Эта гибельная жатва началась Великим постом 1852 года, когда умер Гоголь. Пять лет со дня выхода «Выбранных мест из переписки с друзьями» продолжался его медленный и в то же время стремительный уход из жизни временной в жизнь вечную. Освистанный и непонятый, он отправился в Иерусалим. Там в награду за молитвенное усердие наместник патриарха митрополит Петрас Мелетий наградил его маленькой частью от камня Гроба Господня и частью дерева от двери храма Воскресения, которая сгорела во время пожара 1808 года. Из святых мест Николай Васильевич вернулся еще более уверенный в своем призвании. «Всякому человеку следует выполнить на земле призванье свое добросовестно и честно, — говорил он в 1850 году. — Чувствуя, по мере прибавленья годов, что за всякое слово, сказанное здесь, дам ответ там, я должен подвергать мои сочиненья несравненно большему соображенью и осмотрительности, чем сколько делает молодой, не испытанный жизнью писатель». Говорят о болезни, которая якобы охватила Гоголя и свела в могилу, говорят о психическом расстройстве. Нужно же говорить о его излечении от той болезни, которой заражено подавляющее большинство человечества, и болезнь эта — суета мира.
Многие отмечали некое необыкновенное спокойствие, поселившееся в Николае Васильевиче. «Четвертого дня приехал сюда Гоголь, возвращаясь из Иерусалима, он, кажется, очень и очень успел над собою, и внутренние успехи выражаются в его внешнем спокойствии», — писал из Киева живописцу Александру Иванову предприниматель, славянофил Федор Васильевич Чижов.
«Лицо его носило отпечаток перемены, которая воспоследовала в душе его.
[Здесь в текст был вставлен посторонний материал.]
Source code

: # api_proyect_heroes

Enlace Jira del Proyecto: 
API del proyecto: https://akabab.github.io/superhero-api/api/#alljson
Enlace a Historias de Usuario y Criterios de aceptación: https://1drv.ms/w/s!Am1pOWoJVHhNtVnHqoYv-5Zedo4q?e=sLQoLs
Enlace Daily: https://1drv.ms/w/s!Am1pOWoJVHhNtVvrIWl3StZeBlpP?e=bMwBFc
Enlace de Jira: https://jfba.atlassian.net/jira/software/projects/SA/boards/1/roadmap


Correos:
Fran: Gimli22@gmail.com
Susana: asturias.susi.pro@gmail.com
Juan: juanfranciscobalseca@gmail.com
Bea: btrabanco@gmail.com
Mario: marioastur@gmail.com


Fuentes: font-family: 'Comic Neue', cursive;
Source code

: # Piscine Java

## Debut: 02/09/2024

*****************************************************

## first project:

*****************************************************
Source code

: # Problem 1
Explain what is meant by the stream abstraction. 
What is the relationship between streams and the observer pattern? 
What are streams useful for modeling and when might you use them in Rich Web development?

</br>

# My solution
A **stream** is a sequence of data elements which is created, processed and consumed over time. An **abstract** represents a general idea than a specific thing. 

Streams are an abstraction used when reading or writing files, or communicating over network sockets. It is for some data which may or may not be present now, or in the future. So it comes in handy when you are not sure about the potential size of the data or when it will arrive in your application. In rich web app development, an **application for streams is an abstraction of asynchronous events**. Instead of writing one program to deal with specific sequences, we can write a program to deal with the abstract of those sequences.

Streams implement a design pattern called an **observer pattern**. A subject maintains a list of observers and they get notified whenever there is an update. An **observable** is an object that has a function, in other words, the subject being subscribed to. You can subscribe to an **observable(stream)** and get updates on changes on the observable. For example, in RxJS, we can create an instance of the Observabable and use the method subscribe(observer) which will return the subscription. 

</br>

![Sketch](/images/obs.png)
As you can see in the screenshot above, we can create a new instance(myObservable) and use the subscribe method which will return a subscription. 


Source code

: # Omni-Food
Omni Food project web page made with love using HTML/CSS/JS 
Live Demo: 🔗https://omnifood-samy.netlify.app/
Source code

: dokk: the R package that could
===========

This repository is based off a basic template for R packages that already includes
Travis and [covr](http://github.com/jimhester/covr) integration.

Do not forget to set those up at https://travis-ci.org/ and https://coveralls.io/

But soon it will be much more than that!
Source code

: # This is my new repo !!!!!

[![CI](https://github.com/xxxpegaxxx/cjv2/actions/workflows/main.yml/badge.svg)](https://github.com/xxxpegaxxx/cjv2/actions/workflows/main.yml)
Прежде ему были ясны люди; но он был закрыт для них, и одна ирония показывалась наружу. Она колола их острым его носом, жгла его выразительными глазами; его боялись. Теперь он сделался ясным для других; он добр, он мягок, он братски сочувствует людям, он так доступен, он снисходителен, он дышит христианством», — писала в своих воспоминаниях княжна Варвара Николаевна Репнина-Волконская.
«По его действиям, как я замечала, видно, что он обратился более всего к Евангелию, и мне советовал, чтобы постоянно на столе лежало Евангелие. «Почаще читай, ты увидишь, что Бог не требует долго стоять на молитве, а всегда помнить Его учение во всех твоих делах». Он всегда при себе держал Евангелие, даже в дороге. Когда он ездил с нами в Сорочинцы, в экипаже читал Евангелие. Видна была его любовь ко всем. Никогда я не слыхала, чтобы он кого осудил. Он своими трудовыми деньгами многим помогал…» — вспоминала сестра Гоголя Ольга Васильевна Гоголь-Головня.